Robert Besser
20 Feb 2025, 02:10 GMT+10
FRANKFURT, Germany: Germany faces significant economic risks from potential U.S. trade tariffs, which could dampen growth for years and further strain an economy already struggling with industrial downturns, Bundesbank President Joachim Nagel warned on Monday.
Nagel highlighted Germany's heavy reliance on exports, making it particularly vulnerable to new trade barriers imposed by the United States. "Our strong export orientation makes us particularly vulnerable," he said, adding that economic output in 2027 could be nearly 1.5 percentage points lower than current forecasts.
The German economy, the largest in Europe, has been grappling with two years of contraction, in part due to rising energy costs and increased competition from subsidized Chinese exports. The Bundesbank currently projects Germany's economy to grow by just 0.2 percent this year and 0.8 percent in 2026. A 1.5 percentage point decline over the next three years could push the country into further economic stagnation.
The warning comes amid concerns over U.S. President Donald Trump's trade policies, which have included threats of tariffs on key imports. According to the Bundesbank's analysis, while Germany would suffer under new trade barriers, the U.S. economy would also take a significant hit.

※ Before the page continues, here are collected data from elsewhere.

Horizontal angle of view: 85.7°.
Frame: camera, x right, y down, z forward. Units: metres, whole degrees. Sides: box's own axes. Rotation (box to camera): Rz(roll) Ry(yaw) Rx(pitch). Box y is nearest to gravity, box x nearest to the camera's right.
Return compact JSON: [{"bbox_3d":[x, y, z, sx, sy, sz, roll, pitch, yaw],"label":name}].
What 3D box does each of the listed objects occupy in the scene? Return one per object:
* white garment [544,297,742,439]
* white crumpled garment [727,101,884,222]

"Contrary to what the (U.S.) government has announced, the consequences of the tariffs for the USA should therefore be negative," Nagel said. He noted that losses in purchasing power and increased costs for intermediate goods would outweigh any competitive advantages for American industries.

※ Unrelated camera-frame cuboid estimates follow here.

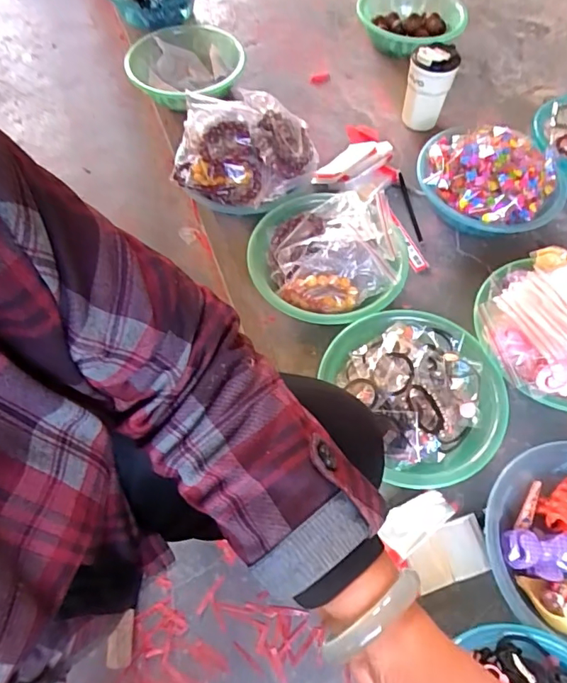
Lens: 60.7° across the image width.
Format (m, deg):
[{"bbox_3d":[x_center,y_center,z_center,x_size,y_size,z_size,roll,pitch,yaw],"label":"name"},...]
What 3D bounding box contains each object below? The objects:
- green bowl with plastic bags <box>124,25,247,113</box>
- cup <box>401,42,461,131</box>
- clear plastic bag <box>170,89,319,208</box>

Italy's central bank chief, Fabio Panetta, echoed these concerns over the weekend, warning that if Trump's proposed tariffs were fully implemented and triggered retaliatory measures, global GDP growth could fall by 1.5 percentage points. The U.S. economy alone could suffer a 2 percentage point decline.
Panetta suggested that one of the biggest risks is that Chinese firms blocked from U.S. markets could flood European markets instead, intensifying competition and putting European manufacturers under greater pressure.
The potential impact on inflation remains uncertain. The Bundesbank's models offer mixed results, with one suggesting a minor effect while another predicts a significant rise in price pressures. Retaliatory tariffs could lead to higher consumer prices, and a weaker euro could drive up import costs, Nagel added.